Implement run-length encoding and decoding
Company: Databricks
Role: Software Engineer
Category: Coding & Algorithms
Difficulty: medium
Interview Round: Onsite
You are given a string consisting of lowercase English letters. You need to implement run-length encoding (RLE) and its corresponding decoding.
1. **Encoding**
- Input: a string `s`, e.g., `"aaabccccd"`.
- Output: an encoded string where each maximal group of consecutive identical characters is replaced by the character followed by the count of repetitions, e.g., `"a3b1c4d1"`.
2. **Decoding**
- Input: an RLE-encoded string as described above, which is always valid (i.e., alternates between characters and positive integer counts), e.g., `"a3b1c4d1"`.
- Output: the original string, e.g., `"aaabccccd"`.
Constraints:
- `0 <= len(s) <= 10^5` for both encoding and decoding inputs.
- Counts in the encoded string fit in a 32-bit signed integer.
Tasks:
- Describe how to implement `encode(String s)` and `decode(String encoded)`.
- Explain the time and space complexity of each function.
- Consider edge cases such as empty strings and runs of length 1.
Quick Answer: This question evaluates proficiency in string manipulation and encoding algorithms, specifically run-length encoding and decoding, along with attention to edge cases such as empty inputs and single-character runs and correct handling of repetition counts.
Part 1: Implement Run-Length Encoding
Given a string `s` containing only lowercase English letters, compress it using run-length encoding.
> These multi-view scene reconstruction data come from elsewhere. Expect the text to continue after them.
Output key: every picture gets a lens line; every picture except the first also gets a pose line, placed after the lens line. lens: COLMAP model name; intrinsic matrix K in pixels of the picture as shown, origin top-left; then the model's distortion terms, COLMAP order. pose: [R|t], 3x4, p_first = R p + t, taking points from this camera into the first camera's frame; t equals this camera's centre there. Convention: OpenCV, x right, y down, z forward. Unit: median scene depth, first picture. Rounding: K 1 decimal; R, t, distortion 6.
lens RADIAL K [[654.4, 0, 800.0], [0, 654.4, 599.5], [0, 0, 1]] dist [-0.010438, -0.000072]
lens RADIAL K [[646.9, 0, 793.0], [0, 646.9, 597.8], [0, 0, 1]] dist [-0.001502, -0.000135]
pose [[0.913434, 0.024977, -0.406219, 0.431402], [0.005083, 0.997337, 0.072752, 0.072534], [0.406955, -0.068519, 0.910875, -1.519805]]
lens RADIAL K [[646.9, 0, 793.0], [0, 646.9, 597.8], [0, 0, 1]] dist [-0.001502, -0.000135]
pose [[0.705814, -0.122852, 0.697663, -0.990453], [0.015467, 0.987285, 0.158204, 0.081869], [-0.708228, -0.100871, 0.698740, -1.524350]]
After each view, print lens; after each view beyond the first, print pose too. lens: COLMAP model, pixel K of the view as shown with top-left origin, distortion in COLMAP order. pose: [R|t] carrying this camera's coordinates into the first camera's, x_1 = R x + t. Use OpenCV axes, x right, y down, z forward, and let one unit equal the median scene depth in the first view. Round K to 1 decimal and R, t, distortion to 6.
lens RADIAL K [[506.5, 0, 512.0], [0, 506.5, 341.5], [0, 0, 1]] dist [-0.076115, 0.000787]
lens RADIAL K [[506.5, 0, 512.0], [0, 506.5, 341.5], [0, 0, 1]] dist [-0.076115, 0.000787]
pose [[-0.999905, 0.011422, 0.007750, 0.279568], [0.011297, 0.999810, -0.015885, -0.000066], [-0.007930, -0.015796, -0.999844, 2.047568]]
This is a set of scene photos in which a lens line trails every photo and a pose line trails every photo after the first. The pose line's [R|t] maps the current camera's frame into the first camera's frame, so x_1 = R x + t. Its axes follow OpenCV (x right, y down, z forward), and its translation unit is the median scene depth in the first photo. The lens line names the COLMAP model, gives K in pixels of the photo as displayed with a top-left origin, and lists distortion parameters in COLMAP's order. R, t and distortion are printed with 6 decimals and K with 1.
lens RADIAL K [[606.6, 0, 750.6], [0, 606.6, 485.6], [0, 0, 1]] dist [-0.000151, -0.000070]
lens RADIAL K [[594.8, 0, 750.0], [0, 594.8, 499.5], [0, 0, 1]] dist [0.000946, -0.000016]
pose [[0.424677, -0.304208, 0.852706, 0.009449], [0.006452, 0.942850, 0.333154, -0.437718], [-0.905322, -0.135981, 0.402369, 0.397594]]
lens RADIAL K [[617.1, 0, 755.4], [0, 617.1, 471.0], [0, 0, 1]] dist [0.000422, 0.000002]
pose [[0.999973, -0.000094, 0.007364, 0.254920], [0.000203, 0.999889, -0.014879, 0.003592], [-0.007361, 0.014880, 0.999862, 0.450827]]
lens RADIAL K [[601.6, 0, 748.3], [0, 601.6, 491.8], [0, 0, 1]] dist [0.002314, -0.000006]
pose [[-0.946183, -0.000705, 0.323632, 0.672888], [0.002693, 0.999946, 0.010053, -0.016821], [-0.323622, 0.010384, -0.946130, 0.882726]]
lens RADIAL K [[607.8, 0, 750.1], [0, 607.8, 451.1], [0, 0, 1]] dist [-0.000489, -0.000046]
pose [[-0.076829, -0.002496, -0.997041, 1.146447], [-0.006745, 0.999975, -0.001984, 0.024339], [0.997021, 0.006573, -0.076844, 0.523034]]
Replace each maximal group of consecutive identical characters with the character followed by the number of times it appears consecutively.
For example, `aaabccccd` becomes `a3b1c4d1`.
If the input string is empty, return an empty string.
Constraints
- 0 <= len(s) <= 10^5
- `s` contains only lowercase English letters
- Run counts fit in a 32-bit signed integer
Examples
Input: 'aaabccccd'
Expected Output: 'a3b1c4d1'
Explanation: The runs are `aaa`, `b`, `cccc`, and `d`.
Input: ''
Expected Output: ''
Explanation: An empty string encodes to an empty string.
Input: 'a'
Expected Output: 'a1'
Explanation: A single character forms one run of length 1.
Input: 'abc'
Expected Output: 'a1b1c1'
Explanation: Each character is different, so each run has length 1.